### REQUIRED ACTION A
List each username that appears in a post heading of the forum thread about Old Key West, naming each one once.
### REQUIRED ACTION B
Convert the collected data rows from the line with "Avokado yarım" up to and including the line with "полнение всех видов" into a JSON list of strings, one string per line, and leave out the pictures.

When we visited last December, we asked for and got Bldg 45 with a perfect view of the canal.

Good luck and enjoy OKW!


----------



## Serina (Dec 26, 2014)

Thanks for the advice! I wasn't sure if I should call MS or the front desk at Old Key West.


----------



## JimMIA (Dec 26, 2014)

Either one will work.  I called MS because the resort doesn't actually have the reservation until a week or so prior to your arrival.  

I frankly don't know whether placing a request earlier helps or hurts, but I didn't want to leave it to the last minute and then forget to call.


----------



## ineedavacation33 (Dec 27, 2014)

I filled out our preferences when it was time for the Disney online check-in, which I'm not sure does much.  On our trip in November, the desk was more than willing to let us pick which building we wanted to be in (based on open units).  Just ask when you check-in.


----------



## JimMIA (Dec 27, 2014)

ineedavacation33 said:


> I filled out our preferences when it was time for the Disney online check-in, which I'm not sure does much.  On our trip in November, the desk was more than willing to let us pick which building we wanted to be in (based on open units).  Just ask when you check-in.


That works sometimes.  My experience, however, has been that asking at checkin is the least successful strategy.  

Often, nothing works -- but waiting until checkin _guarantees_ that your only options will be whatever is available.  Some CMs try hard to help, others not so much.  I've honestly only had luck with that when asking for VERY simple preferences, like "not first floor."

But *it never hurts to ask* at checkin if you didn't make any requests previously.


----------

[Collected data entries]
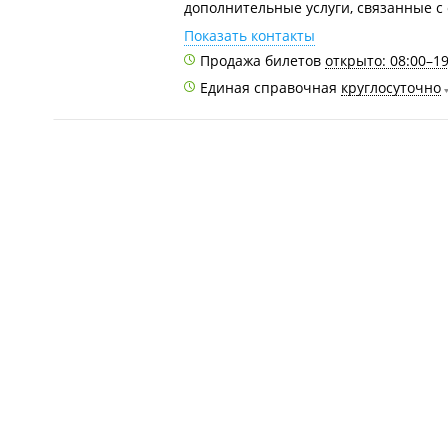
дополнительные услуги, связанные с
Показать контакты
Продажа билетов
открыто: 08:00–19
Единая справочная
круглосуточно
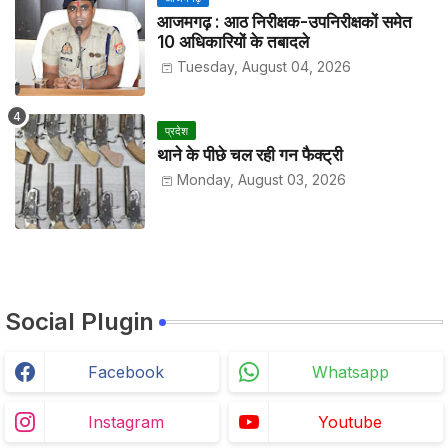
आजमगढ़ : आठ निरीक्षक-उपनिरीक्षकों समेत
10 अधिकारियों के तबादले
Tuesday, August 04, 2026
प्रदेश
थाने के पीछे चल रही गन फैक्ट्री
Monday, August 03, 2026
Social Plugin
Facebook
Whatsapp
Instagram
Youtube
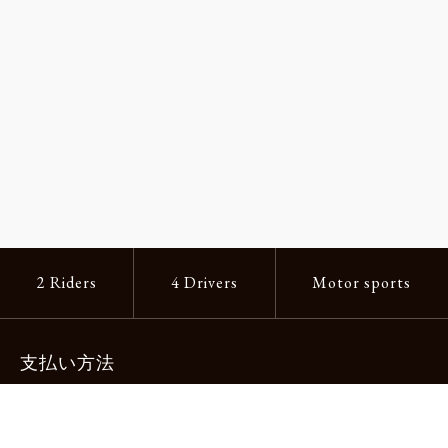
2 Riders
4 Drivers
Motor sports
支払い方法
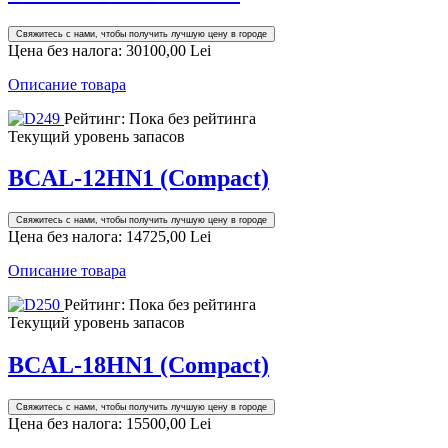
Свяжитесь с нами, чтобы получить лучшую цену в городе
Цена без налога:
30100,00 Lei
Описание товара
Рейтинг: Пока без рейтинга
Текущий уровень запасов
BCAL-12HN1 (Compact)
Свяжитесь с нами, чтобы получить лучшую цену в городе
Цена без налога:
14725,00 Lei
Описание товара
Рейтинг: Пока без рейтинга
Текущий уровень запасов
BCAL-18HN1 (Compact)
Свяжитесь с нами, чтобы получить лучшую цену в городе
Цена без налога:
15500,00 Lei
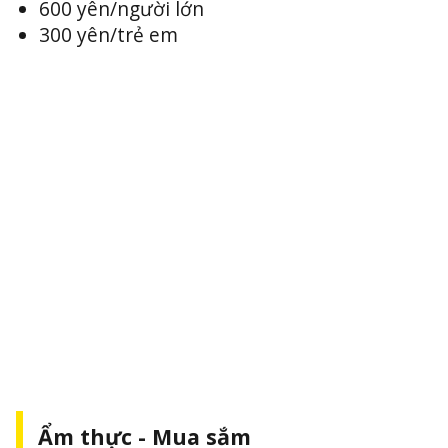
600 yên/người lớn
300 yên/trẻ em
Ẩm thực - Mua sắm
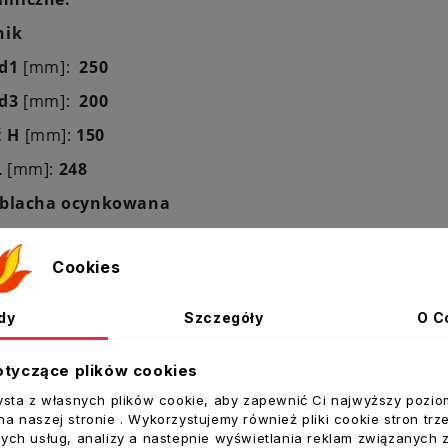
nik
d1
[mm]:
250
d3
[mm]:
200
ć
H
[mm]:
150
L
[mm]:
248
blacha ocynkowana
t:
ALNOR
Cookies
dy
Szczegóły
O C
ukty w tej kategorii:
otyczące plików cookies
ysta z własnych plików cookie, aby zapewnić Ci najwyższy pozio
a naszej stronie . Wykorzystujemy również pliki cookie stron trz
ych usług, analizy a nastepnie wyświetlania reklam związanych 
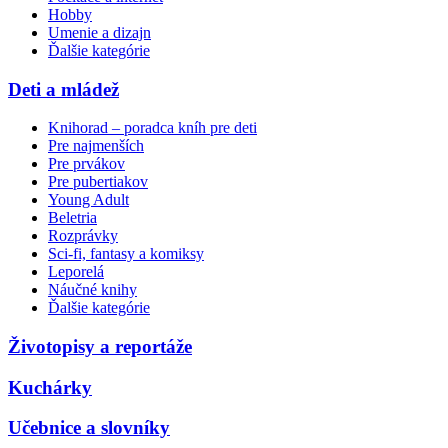
Hobby
Umenie a dizajn
Ďalšie kategórie
Deti a mládež
Knihorad – poradca kníh pre deti
Pre najmenších
Pre prvákov
Pre pubertiakov
Young Adult
Beletria
Rozprávky
Sci-fi, fantasy a komiksy
Leporelá
Náučné knihy
Ďalšie kategórie
Životopisy a reportáže
Kuchárky
Učebnice a slovníky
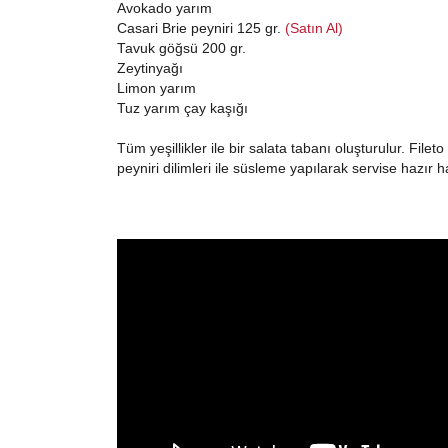
Avokado yarım
Casari Brie peyniri 125 gr.
(Satın Al)
Tavuk göğsü 200 gr.
Zeytinyağı
Limon yarım
Tuz yarım çay kaşığı
Tüm yeşillikler ile bir salata tabanı oluşturulur. Filet
peyniri dilimleri ile süsleme yapılarak servise hazır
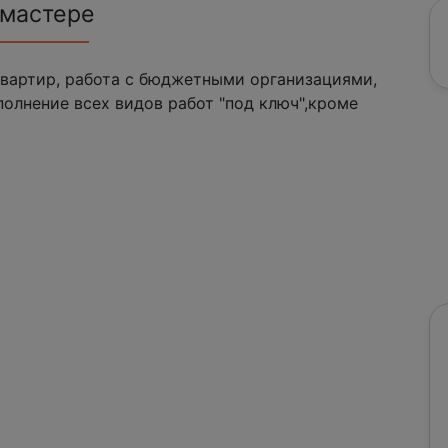
 мастере
квартир, работа с бюджетными организациями,
полнение всех видов работ "под ключ",кроме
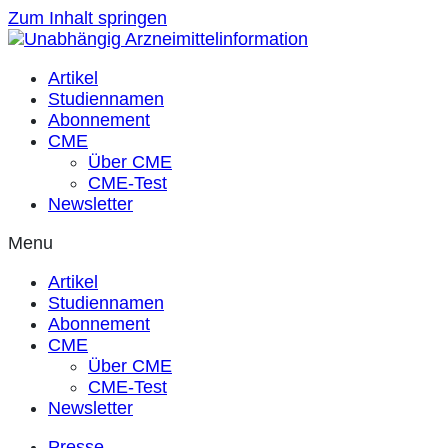
Zum Inhalt springen
Artikel
Studiennamen
Abonnement
CME
Über CME
CME-Test
Newsletter
Menu
Artikel
Studiennamen
Abonnement
CME
Über CME
CME-Test
Newsletter
Presse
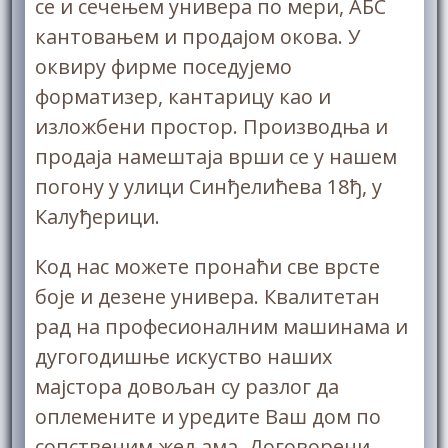
се и сечењем универа по мери, АБС
кантовањем и продајом окова. У
оквиру фирме поседујемо
форматизер, кантарицу као и
изложбени простор. Производња и
продаја намештаја врши се у нашем
погону у улици Синђелићева 18ђ, у
Калуђерици.
Код нас можете пронаћи све врсте
боје и дезене универа. Квалитетан
рад на професионалним машинама и
дугогодишње искуство наших
мајстора довољан су разлог да
оплемените и урeдите Ваш дом по
сопственим жељама. Договорени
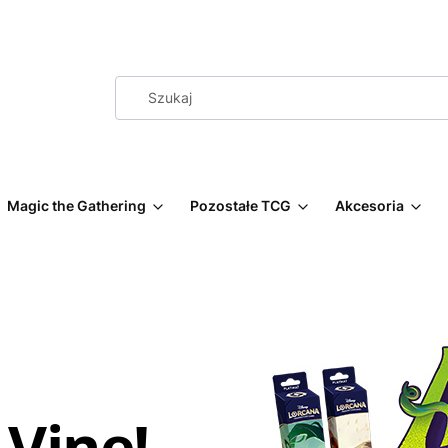
Magic the Gathering
Pozostałe TCG
Akcesoria
 Vine!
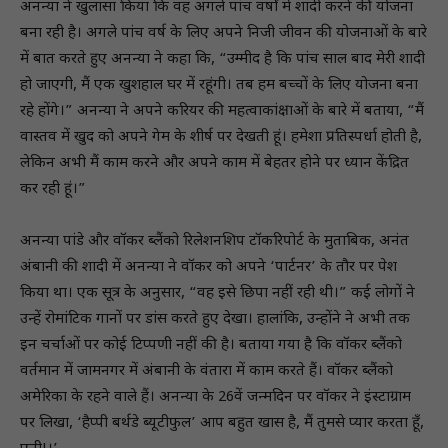
अनन्या ने खुलासा किया कि वह अगले पांच वर्षों में शादी करने की योजना
बना रही है। अगले पांच वर्ष के लिए अपने निजी जीवन की योजनाओं के बारे
में बात करते हुए अनन्या ने कहा कि, “उम्मीद है कि पांच साल बाद मेरी शादी
हो जाएगी, मैं एक खुशहाल घर में रहूंगी। तब हम बच्चों के लिए योजना बना
रहे होंगे।” अनन्या ने अपने करियर की महत्वाकांक्षाओं के बारे में बताया, “मैं
वास्तव में खुद को अपने गेम के शीर्ष पर देखती हूं। हमेशा प्रतिस्पर्धा होती है,
लेकिन अभी मैं काम करने और अपने काम में बेहतर होने पर ध्यान केंद्रित
कर रही हूं।”
अनन्या पांडे और वॉकर ब्लैंको रिलेशनशिप टॉकरिपोर्ट के मुताबिक, अनंत
अंबानी की शादी में अनन्या ने वॉकर को अपने ‘पार्टनर’ के तौर पर पेश
किया था। एक सूत्र के अनुसार, “वह इसे छिपा नहीं रही थी।” कई लोगों ने
उन्हें रोमांटिक गानों पर डांस करते हुए देखा। हालांकि, उन्होंने ने अभी तक
इन चर्चाओं पर कोई टिप्पणी नहीं की है। बताया गया है कि वॉकर ब्लैंको
वर्तमान में जामनगर में अंबानी के वंतारा में काम करते हैं। वॉकर ब्लैंको
अमेरिका के रहने वाले हैं। अनन्या के 26वें जन्मदिन पर वॉकर ने इंस्टाग्राम
पर लिखा, ‘हैप्पी बर्थडे ब्यूटीफुल’ आप बहुत खास है, मैं तुमसे प्यार करता हूँ,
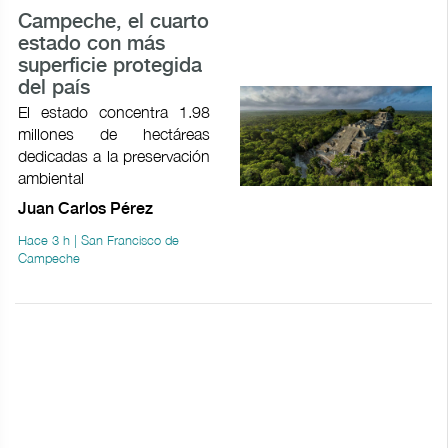
Campeche, el cuarto
estado con más
superficie protegida
del país
El estado concentra 1.98
millones de hectáreas
dedicadas a la preservación
ambiental
Juan Carlos Pérez
Hace 3 h | San Francisco de
Campeche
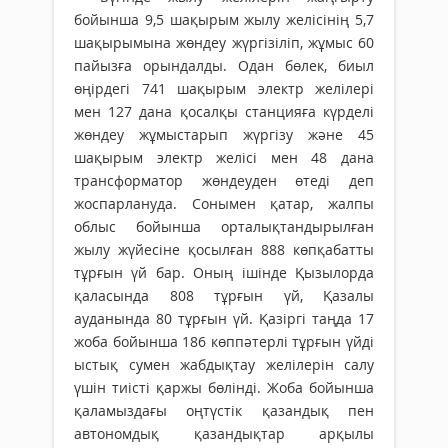
бойынша 9,5 шақырым жылу желісінің 5,7
шақырымына жөндеу жүргізіліп, жұмыс 60
пайызға орындалды. Одан бөлек, биыл
өңірдегі 741 шақырым электр желілері
мен 127 дана қосалқы станцияға күрделі
жөндеу жұмыстарып жүргізу және 45
шақырым электр желісі мен 48 дана
трансформатор жөндеуден өтеді деп
жоспарлануда. Сонымен қатар, жалпы
облыс бойынша орталықтандырылған
жылу жүйесіне қосылған 888 көпқабатты
тұрғын үй бар. Оның ішінде Қызылорда
қаласында 808 тұрғын үй, Қазалы
ауданында 80 тұрғын үй. Қазіргі таңда 17
жоба бойынша 186 көппәтерлі тұрғын үйді
ыстық сумен жабдықтау желілерін салу
үшін тиісті қаржы бөлінді. Жоба бойынша
қаламыздағы оңтүстік қазандық пен
автономдық қазандықтар арқылы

### EXERCISE RESPONSE A
Serina
JimMIA
ineedavacation33

### EXERCISE RESPONSE B
[
  "Avokado yarım",
  "Casari Brie peyniri 125 gr.",
  "(Satın Al)",
  "Tavuk göğsü 200 gr.",
  "Zeytinyağı",
  "Limon yarım",
  "Tuz yarım çay kaşığı",
  "Tüm yeşillikler ile bir salata tabanı oluşturulur. Filet",
  "peyniri dilimleri ile süsleme yapılarak servise hazır",
  " мастере",
  "квартир, работа с бюджетными организациями,",
  "полнение всех видов работ \"под ключ\",кроме"
]